5) Kommunen in der digitalen Leistungserbringung stärken

Um den Bürgerinnen und Bürgern die öffentlichen Dienstleistungen weitgehend auch digital zur Verfügung zu stellen, sind die Möglichkeiten der Digitalisierung konsequent zu nutzen. Damit sich möglichst wenige Bürgerinnen und Bürger im Verwaltungskontext be-gegnen müssen, sind insbesondere die Leistungen nach dem Online-Zugangsgesetz schnellstmöglich zu digitalisieren. Um die Umsetzung des Online-Zugangsgesetzes und die Digitalisierung weiterer kommunaler Dienstleistungen noch stärker voranzutreiben, sollte das Digitalisierungsbudget, mit dem der Bund und die Länder Projekte und Aktivitäten unterstützen, die die Digitalisierung von Verwaltungsleistungen auf allen föderalen Ebenen voranbringt, entsprechend angepasst werden.

6) Kommunalen Finanzausgleich stärken

Der für 2020 zu erwartende Steuereinbruch bei den Ländern wird spätestens im Folgejahr an den kommunalen Finanzausgleich weitergereicht werden und damit die finanzielle Situation in den Kommunen dramatisch verschärfen. Die kommunalen Haushalte benötigen deshalb eine garantierte Haltelinie, die die krisenbedingten Verluste zumindest über-wiegend ausgleicht. Es ist auch fiskalisch sinnvoll, die dafür erforderliche Neuverschuldung auf Landesebene zu organisieren statt in jeder einzelnen Kommune.

7) Europäische Regeln zur Stärkung der Daseinsvorsorge umbauen

Im Augenblick der Krise hat die Europäische Union eine Reihe von Regeln gelockert, die seit dem Vertrag von Lissabon die Kommunalwirtschaft zulasten der Gemeinwesen und ihrer Bürgerinnen und Bürger geschwächt hat.
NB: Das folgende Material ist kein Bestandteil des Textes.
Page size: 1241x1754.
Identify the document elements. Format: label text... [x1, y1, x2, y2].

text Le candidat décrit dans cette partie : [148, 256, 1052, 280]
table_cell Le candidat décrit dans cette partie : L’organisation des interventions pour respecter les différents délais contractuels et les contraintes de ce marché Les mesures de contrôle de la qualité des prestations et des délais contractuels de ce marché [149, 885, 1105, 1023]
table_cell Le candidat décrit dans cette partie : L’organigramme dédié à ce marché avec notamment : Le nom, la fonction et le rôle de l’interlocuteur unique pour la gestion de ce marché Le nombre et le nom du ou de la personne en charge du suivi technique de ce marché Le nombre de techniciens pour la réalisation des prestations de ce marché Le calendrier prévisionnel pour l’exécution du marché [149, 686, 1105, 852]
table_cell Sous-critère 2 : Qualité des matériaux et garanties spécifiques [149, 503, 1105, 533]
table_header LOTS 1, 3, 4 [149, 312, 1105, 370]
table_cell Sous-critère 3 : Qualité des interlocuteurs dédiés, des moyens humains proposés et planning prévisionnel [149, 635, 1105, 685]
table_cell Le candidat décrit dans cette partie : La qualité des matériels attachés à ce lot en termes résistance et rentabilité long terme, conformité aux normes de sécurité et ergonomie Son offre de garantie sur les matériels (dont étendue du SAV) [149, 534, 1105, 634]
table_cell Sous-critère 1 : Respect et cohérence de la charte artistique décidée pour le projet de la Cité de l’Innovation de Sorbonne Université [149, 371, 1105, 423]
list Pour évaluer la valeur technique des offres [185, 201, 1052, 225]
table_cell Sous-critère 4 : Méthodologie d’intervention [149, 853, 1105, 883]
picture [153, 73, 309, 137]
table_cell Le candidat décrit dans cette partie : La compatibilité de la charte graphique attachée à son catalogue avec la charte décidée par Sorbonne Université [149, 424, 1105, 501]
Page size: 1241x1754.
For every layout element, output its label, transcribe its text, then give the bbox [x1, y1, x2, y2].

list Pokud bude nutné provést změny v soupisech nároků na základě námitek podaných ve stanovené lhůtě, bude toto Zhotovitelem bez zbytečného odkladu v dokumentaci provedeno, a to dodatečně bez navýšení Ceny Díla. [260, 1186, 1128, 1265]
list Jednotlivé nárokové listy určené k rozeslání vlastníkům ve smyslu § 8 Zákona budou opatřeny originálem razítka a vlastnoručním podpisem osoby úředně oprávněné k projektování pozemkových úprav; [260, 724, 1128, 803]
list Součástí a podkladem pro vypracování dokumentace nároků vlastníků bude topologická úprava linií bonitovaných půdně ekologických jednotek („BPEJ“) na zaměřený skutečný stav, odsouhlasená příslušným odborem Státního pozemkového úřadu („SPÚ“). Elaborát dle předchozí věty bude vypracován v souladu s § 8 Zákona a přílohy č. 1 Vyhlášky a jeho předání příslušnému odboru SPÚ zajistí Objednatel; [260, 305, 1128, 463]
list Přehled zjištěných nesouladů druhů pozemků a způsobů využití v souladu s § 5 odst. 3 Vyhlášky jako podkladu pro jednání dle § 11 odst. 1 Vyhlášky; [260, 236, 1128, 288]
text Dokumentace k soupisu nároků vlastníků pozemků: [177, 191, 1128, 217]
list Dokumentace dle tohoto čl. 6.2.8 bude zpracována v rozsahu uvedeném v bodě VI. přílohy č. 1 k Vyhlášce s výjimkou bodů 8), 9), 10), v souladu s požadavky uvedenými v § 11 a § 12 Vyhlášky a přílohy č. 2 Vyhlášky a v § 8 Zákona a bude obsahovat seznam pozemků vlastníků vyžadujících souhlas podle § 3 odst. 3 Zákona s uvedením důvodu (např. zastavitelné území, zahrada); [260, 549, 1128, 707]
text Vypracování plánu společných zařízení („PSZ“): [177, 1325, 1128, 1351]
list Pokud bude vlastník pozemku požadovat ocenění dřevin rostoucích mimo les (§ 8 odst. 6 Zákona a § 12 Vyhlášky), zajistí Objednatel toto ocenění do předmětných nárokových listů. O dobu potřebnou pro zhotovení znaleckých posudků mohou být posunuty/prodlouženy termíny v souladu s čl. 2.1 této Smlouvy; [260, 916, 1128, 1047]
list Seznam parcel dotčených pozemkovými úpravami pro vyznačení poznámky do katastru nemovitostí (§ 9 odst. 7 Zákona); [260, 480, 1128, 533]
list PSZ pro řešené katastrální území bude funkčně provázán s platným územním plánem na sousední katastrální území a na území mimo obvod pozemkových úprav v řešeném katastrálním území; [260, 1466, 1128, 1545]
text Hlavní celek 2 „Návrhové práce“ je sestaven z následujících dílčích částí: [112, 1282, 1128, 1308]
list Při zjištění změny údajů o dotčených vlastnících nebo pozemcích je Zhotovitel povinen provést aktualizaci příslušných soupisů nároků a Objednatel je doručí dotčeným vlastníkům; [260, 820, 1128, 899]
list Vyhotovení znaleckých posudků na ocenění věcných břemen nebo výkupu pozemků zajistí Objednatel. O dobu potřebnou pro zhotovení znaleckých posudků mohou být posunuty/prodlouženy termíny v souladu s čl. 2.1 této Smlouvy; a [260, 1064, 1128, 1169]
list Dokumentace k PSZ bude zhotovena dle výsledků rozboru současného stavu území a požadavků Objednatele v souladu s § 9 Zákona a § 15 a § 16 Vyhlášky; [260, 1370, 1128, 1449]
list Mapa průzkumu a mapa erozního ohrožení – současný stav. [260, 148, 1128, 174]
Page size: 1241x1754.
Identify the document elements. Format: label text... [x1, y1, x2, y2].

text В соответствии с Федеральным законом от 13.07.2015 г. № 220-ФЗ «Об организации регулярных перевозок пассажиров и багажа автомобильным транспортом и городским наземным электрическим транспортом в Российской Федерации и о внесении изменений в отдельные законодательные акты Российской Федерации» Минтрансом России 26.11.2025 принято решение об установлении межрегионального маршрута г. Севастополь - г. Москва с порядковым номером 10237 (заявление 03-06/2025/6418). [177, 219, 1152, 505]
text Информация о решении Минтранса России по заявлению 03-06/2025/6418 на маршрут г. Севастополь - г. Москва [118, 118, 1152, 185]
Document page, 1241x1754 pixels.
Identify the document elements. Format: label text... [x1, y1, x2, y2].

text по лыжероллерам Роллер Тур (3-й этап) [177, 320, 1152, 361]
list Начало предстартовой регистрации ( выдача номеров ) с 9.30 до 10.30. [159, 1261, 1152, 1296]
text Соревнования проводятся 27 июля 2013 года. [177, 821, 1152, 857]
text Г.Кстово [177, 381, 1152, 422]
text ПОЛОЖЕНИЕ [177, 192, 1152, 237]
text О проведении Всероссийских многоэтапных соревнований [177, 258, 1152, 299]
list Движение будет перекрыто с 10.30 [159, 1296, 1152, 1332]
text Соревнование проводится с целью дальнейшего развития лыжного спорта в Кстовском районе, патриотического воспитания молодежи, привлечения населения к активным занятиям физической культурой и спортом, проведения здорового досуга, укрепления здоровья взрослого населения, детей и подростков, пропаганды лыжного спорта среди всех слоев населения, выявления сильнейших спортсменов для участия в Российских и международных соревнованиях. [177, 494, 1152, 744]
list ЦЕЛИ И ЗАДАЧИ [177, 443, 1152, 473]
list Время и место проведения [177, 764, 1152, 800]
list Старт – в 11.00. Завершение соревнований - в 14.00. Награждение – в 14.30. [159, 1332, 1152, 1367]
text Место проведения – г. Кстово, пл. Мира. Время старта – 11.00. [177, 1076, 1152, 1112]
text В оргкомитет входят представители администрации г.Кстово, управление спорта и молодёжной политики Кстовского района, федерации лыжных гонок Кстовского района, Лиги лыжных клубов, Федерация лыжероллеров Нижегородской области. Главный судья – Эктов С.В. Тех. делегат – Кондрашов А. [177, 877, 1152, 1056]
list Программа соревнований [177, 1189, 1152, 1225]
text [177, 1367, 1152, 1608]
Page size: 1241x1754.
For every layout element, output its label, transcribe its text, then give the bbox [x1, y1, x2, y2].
Es darf nicht bei einer temporären Lockerung bleiben, sondern bedarf einer grundlegenden Revision im Sinne der Subsidiarität.

Das Beihilferegime der Europäischen Union muss wieder auf einen sehr viel engeren Be-reich weniger Schlüsselindustrien beschränkt werden. Wo die örtlichen Gemeinschaften für sich kommunalwirtschaftliche Lösungen präferieren, darf es nicht länger Behinderungen durch die Europäische Union geben. Kommunalwirtschaftliche Kooperationen zwischen Kommunen müssen erleichtert werden.

Der Kreis der Daseinsvorsorge ist sehr viel weiter zu ziehen als bisher. Nicht nur die Einrichtungen von Gesundheit und Pflege, sondern auch die Netze der Daten- und Telekommunikation, die Plattformökonomie, der grundlegenden Logistik sowie die basalen Finanzdienstleistungen sollten künftig dazu gerechnet werden können.

Die Pandemie hat allen vor Augen geführt, dass dem Gedanken des Wettbewerbs im Bereich des Gemeinwesens und der Daseinsvorsorge enge Grenzen gezogen werden müssen. Die Frage der Gleichwertigkeit der Lebensverhältnisse gehört nach der Krise mit neuer Dringlichkeit wieder auf den Tisch und ihre Beantwortung muss auch die Lösung der Altschuldenfrage für Kommunen beinhalten.